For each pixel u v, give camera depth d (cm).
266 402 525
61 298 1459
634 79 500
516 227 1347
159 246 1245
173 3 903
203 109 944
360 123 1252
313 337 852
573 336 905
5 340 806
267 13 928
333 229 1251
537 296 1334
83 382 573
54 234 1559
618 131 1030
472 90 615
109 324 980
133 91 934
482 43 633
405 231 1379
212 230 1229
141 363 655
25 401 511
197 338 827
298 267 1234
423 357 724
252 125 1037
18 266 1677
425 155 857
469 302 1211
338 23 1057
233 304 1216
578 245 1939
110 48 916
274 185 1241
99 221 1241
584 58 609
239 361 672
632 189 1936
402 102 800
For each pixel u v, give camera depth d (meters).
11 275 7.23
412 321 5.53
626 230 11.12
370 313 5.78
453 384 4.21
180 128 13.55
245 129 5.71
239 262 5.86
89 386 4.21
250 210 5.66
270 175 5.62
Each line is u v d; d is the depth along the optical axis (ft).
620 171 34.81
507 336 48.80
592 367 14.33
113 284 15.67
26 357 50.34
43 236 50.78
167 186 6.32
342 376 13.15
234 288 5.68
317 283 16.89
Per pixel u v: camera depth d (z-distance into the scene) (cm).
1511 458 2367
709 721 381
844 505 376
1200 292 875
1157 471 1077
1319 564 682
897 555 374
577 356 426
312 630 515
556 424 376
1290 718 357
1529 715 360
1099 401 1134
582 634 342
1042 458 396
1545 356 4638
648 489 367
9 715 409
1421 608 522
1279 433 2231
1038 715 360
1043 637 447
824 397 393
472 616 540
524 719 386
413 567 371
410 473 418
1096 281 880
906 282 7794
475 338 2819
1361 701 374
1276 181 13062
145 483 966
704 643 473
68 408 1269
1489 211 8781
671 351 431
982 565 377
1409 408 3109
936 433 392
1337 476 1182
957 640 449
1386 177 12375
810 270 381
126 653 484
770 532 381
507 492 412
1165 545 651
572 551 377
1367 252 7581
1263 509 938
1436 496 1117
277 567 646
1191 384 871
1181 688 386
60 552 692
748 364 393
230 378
*-*-*
▸ **Task goal**: Quote the data above from the line containing "270 175 5.62" to the line containing "572 551 377", inclusive, and stop.

▸ **Solution**:
270 175 5.62
Each line is u v d; d is the depth along the optical axis (ft).
620 171 34.81
507 336 48.80
592 367 14.33
113 284 15.67
26 357 50.34
43 236 50.78
167 186 6.32
342 376 13.15
234 288 5.68
317 283 16.89
Per pixel u v: camera depth d (z-distance into the scene) (cm).
1511 458 2367
709 721 381
844 505 376
1200 292 875
1157 471 1077
1319 564 682
897 555 374
577 356 426
312 630 515
556 424 376
1290 718 357
1529 715 360
1099 401 1134
582 634 342
1042 458 396
1545 356 4638
648 489 367
9 715 409
1421 608 522
1279 433 2231
1038 715 360
1043 637 447
824 397 393
472 616 540
524 719 386
413 567 371
410 473 418
1096 281 880
906 282 7794
475 338 2819
1361 701 374
1276 181 13062
145 483 966
704 643 473
68 408 1269
1489 211 8781
671 351 431
982 565 377
1409 408 3109
936 433 392
1337 476 1182
957 640 449
1386 177 12375
810 270 381
126 653 484
770 532 381
507 492 412
1165 545 651
572 551 377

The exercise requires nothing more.